Fuel was available at the rate of three seers a jital and salt five seers a jital.
The merchants who traded in this market were registered with Diwan-i-Riyasat (Department of commerce). These merchants were known as Saudagar-i-Mizani, i.e. controlled merchants. They were to bring a certain amount of commodities to the Serai Adl and sell it at government-approved price.
This market remained full of articles all the year round because of government control.
The Multani merchants brought valuable dresses to this market from outside the empire and the aristocrats of Delhi purchased it at a fixed price. For this, the Sultan gave them subsidy of 20 lakhs of rupees. They were also given the right to control Serai Adl.
Nobody was allowed to make profit; it was strictly controlled by the permit officer (Parwana officer).
The third controlled market of Alauddin dealt with horses, slaves and cattle. The Sultan controlled price of this market, merchants and brokers and maintained strict vigil over it.
A large part of the army consisted of cavalrymen and the Turks gave great importance to cavalry. The state purchased a large number of horses every year. Common people also purchased horses for various purposes.
Brokers and profiteers operated in this horse market and he strictly controlled them. Price of horses was fixed according to quality. Firstclass horse cost 100–120 rupees, second class 80–90 rupees and third class 60–70 rupees.
The pony horses that could not be drafted in the army were the cheapest, 20–25 rupees.
Sultan’s measures stabilised the market, the merchants and brokers were now much restrained.
The Sultan did the same in respect of slaves and cattle. A common slave sold at 5–12 rupees, a young slave sold at 20–30 rupees. An unskilled slave could be purchased at 7–8 rupees, a female slave 5–12 rupees, a concubine at 20–40 rupees. A drought ox or a buffalo could be purchased at 4–5 rupees.
A common ox sold at 3 rupees, milk cow 3–4 rupees, milk buffalo 10–12 rupees. A goat or a sheep sold at 10–12 jitals, a cow for meat sold at 1.5–2 rupees, buffalo for 5–6 rupees.
The fourth market was organised under the Diwan-i-Riyasat. With the help of the officials of this department, the Sultan fixed the price of all commodities sold in this market.
The market comprised the whole area of the capital.

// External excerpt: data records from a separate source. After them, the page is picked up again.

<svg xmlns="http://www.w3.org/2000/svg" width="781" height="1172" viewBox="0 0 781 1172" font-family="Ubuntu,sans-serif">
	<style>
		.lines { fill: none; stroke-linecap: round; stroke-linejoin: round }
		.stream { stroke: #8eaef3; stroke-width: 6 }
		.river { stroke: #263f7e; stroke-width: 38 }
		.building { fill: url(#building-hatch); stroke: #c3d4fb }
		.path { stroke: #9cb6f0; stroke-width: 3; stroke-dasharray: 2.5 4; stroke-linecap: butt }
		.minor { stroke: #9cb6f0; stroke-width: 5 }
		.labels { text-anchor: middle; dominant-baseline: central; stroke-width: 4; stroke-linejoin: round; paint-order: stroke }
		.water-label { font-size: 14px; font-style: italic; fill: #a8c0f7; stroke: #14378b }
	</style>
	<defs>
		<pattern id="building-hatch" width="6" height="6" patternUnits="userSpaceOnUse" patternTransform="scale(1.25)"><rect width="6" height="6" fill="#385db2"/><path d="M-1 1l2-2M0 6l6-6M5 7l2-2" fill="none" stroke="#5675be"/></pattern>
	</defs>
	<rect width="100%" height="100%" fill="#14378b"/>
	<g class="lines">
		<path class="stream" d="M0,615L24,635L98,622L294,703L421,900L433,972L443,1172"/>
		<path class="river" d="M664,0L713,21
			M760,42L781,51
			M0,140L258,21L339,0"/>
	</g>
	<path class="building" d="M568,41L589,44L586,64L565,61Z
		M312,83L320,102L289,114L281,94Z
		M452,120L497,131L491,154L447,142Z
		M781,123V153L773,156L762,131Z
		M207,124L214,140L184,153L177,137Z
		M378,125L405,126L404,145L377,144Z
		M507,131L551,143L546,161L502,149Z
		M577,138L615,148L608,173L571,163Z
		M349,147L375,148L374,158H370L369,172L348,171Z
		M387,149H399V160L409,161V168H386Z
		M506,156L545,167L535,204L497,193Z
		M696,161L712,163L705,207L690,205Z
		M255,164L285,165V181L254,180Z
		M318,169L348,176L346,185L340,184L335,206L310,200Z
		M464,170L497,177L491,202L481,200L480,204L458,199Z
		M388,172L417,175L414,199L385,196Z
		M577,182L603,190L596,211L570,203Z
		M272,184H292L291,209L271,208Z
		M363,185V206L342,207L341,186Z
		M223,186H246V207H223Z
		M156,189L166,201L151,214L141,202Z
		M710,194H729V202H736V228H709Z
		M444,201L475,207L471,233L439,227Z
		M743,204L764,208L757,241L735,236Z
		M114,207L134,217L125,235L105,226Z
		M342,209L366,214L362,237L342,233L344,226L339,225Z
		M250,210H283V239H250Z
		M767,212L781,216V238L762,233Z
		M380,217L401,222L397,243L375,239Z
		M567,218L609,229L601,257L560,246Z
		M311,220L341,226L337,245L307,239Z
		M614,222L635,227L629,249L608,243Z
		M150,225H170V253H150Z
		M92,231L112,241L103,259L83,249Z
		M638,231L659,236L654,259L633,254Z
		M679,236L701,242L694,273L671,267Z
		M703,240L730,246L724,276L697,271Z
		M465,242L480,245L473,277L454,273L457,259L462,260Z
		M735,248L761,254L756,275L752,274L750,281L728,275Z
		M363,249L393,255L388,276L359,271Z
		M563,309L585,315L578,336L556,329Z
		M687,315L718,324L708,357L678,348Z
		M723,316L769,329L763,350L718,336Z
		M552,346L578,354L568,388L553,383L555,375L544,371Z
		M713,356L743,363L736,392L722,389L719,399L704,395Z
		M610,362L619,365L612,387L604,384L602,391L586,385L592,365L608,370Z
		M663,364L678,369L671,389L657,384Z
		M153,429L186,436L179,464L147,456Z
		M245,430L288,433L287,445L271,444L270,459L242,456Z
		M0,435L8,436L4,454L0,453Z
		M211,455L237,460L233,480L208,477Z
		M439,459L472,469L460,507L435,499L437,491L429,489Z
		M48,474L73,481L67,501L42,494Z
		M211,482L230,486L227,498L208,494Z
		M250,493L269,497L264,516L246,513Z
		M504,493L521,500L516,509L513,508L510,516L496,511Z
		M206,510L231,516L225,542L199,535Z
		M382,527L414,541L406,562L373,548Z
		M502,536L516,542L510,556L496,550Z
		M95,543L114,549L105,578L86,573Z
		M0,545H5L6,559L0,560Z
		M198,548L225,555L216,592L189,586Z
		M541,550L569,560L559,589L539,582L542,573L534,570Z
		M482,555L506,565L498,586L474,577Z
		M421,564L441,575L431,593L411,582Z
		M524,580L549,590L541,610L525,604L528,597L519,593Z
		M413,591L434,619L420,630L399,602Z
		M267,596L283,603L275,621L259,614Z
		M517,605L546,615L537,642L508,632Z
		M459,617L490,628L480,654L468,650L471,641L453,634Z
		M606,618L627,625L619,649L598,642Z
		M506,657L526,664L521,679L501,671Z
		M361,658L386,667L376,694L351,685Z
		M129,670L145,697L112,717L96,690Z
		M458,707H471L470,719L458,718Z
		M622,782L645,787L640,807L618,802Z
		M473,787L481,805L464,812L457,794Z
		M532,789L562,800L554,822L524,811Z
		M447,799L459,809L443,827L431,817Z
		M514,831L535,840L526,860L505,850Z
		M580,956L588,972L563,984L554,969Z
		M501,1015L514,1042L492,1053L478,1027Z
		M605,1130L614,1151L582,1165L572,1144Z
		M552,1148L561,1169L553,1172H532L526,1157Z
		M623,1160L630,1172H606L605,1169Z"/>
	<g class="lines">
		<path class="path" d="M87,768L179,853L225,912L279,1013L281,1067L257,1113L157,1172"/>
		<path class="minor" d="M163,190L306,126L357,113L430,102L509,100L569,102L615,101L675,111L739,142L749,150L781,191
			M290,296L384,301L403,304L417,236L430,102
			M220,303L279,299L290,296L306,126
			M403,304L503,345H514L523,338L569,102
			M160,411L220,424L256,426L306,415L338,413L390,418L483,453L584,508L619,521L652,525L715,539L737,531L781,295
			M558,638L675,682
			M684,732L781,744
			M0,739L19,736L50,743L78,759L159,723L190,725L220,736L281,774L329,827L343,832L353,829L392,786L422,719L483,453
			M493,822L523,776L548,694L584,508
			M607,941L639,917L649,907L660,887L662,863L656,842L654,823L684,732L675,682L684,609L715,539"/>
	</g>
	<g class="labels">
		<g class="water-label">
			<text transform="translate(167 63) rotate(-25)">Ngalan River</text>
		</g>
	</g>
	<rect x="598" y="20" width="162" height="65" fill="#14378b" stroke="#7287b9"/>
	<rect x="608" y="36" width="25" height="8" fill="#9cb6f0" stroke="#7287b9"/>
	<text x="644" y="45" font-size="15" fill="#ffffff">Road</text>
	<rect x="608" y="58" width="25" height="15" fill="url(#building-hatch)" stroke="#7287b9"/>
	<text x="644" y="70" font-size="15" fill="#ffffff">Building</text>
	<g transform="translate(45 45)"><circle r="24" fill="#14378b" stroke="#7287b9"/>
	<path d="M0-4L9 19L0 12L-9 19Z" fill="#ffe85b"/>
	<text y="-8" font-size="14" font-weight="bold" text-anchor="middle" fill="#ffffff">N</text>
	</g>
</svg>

This was the common market in which all necessaries of life were available. Fish, meat, vegetables, bread, furniture, hat, comb, sorts and needles all were sold here.
All this could be procured at fixed price. The Sultan appointed Yakub Nazir his commerce minister who was an efficient and honest officer. He controlled this common market.

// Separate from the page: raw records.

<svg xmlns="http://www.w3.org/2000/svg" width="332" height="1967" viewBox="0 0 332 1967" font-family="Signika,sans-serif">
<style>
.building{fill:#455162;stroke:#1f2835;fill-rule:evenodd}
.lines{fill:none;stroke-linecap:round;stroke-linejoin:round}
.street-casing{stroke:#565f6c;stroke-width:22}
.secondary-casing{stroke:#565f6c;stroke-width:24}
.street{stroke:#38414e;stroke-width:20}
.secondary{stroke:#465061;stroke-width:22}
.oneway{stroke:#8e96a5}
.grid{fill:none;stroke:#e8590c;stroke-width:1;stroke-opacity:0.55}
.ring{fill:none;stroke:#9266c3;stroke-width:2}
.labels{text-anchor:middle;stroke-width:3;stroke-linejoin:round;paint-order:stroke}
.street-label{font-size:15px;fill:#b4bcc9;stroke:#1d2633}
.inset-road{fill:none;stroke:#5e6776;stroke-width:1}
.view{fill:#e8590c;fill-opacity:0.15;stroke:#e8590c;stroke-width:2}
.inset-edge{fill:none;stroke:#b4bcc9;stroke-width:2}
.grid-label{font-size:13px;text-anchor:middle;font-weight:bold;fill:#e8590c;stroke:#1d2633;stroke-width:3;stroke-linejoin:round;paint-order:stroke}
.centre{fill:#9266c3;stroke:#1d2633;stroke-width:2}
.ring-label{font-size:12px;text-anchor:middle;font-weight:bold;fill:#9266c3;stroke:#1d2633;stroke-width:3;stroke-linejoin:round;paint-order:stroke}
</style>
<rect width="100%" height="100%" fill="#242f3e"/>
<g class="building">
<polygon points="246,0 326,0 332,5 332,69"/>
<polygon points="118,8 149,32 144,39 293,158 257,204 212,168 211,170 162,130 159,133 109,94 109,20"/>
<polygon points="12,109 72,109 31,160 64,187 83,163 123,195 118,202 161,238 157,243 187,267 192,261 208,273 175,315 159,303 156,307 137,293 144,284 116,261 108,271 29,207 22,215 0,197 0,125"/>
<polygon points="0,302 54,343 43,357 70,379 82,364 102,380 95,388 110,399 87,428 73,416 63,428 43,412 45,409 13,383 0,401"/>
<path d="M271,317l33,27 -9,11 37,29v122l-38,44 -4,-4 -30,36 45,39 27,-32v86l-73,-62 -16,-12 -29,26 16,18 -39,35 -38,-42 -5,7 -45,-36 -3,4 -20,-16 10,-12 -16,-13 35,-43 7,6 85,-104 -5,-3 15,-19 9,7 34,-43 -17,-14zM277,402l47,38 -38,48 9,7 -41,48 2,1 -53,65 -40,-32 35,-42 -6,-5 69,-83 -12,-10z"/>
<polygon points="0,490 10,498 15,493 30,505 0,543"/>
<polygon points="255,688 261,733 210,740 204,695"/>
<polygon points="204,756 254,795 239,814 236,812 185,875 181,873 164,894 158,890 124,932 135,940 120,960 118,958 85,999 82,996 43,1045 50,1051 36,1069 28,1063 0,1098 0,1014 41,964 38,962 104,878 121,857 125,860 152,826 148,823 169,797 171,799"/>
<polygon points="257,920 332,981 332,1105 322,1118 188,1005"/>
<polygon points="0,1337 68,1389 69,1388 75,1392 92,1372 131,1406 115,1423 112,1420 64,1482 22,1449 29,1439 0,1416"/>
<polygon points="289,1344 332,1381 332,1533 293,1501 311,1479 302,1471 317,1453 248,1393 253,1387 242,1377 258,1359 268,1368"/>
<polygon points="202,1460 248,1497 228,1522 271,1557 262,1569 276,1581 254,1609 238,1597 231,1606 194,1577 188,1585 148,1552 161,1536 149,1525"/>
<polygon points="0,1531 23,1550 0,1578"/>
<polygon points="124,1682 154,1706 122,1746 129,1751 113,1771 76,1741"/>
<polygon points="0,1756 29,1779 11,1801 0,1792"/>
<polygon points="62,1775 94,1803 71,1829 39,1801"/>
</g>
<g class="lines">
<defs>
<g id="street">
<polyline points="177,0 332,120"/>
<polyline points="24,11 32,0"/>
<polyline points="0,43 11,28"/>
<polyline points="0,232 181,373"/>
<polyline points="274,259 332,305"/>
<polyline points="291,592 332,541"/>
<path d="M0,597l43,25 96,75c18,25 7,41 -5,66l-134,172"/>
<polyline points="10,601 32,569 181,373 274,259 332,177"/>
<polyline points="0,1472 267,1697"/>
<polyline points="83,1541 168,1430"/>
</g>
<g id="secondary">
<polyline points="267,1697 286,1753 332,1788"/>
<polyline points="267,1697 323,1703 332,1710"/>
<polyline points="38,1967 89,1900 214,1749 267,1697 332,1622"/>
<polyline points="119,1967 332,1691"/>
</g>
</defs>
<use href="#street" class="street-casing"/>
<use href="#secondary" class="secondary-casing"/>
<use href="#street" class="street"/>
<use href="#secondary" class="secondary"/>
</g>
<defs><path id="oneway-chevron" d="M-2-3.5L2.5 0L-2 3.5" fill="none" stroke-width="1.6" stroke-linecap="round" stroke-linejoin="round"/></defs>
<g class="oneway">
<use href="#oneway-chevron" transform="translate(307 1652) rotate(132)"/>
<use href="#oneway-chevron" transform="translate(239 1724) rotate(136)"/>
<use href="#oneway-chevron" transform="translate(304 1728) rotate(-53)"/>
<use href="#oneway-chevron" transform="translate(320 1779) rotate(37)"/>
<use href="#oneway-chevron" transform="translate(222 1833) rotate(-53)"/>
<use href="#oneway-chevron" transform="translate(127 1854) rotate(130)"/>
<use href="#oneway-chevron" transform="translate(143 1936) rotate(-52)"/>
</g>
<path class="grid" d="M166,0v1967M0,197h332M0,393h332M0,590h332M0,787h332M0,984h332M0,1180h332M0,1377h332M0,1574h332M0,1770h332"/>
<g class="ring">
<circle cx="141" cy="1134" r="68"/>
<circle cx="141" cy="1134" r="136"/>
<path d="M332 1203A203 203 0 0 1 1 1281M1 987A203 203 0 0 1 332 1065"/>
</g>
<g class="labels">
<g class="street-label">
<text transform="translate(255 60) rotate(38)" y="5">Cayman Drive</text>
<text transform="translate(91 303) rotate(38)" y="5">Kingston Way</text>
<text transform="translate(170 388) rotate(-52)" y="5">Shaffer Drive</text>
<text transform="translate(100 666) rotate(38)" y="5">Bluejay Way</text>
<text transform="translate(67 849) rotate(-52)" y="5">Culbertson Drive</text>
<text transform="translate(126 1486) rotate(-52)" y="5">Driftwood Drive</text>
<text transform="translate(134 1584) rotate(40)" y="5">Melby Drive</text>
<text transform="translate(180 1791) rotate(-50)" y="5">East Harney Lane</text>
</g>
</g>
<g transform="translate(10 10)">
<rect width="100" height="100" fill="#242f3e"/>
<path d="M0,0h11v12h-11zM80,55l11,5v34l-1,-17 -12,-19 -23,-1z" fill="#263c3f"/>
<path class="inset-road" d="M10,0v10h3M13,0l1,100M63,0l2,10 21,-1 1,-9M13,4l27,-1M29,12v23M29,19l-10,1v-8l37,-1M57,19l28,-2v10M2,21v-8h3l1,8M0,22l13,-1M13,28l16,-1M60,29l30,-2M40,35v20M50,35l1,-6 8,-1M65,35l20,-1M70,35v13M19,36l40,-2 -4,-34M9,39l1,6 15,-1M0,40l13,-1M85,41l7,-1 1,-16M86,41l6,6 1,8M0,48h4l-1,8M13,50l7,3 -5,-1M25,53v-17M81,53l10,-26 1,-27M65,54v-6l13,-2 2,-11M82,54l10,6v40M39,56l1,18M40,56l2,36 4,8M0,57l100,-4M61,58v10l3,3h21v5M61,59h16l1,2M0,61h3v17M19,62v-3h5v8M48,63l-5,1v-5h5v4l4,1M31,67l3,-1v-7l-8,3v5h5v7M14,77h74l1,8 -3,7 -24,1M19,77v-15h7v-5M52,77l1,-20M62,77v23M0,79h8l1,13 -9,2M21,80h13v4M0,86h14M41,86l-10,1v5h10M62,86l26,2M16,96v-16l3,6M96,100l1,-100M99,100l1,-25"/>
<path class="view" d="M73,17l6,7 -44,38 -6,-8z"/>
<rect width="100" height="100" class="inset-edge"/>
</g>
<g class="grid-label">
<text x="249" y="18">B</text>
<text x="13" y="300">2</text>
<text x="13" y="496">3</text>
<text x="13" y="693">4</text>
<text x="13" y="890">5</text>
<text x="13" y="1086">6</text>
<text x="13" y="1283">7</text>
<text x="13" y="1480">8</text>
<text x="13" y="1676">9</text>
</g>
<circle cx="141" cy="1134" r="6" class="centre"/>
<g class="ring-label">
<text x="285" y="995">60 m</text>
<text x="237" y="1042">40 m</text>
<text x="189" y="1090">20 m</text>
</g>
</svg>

This minister appointed a Shahana or inspector for every local market. Their duty was to maintain fixed price, weights and measures and stop adulteration. For the supervision of this department, shopkeepers of the common market were compelled to sell at fixed price with just measure and weight and pure goods.
Rationing was an integral part of his system and there was no famine in his reign. Diwan-i-Riyasat, Shahana and barids all worked sincerely and efficiently. If an employee neglected his duty, the Sultan came to know of it through his spies and severely punished him.
His market control system gave economic security to his people.
Sultan’s measures were extended beyond the capital to the provinces and these areas were coterminous to the Sultan’s revenue area. From Lahore in the north-west to Chhain in Rajasthan, and to Katehr (Rohilkhand) in the east, was its operative area.
The Multan merchants were so deeply involved in the markets of Delhi that they exported commodities of northern India to their areas.
This system was unique; neither his predecessor nor successor could claim credit for it.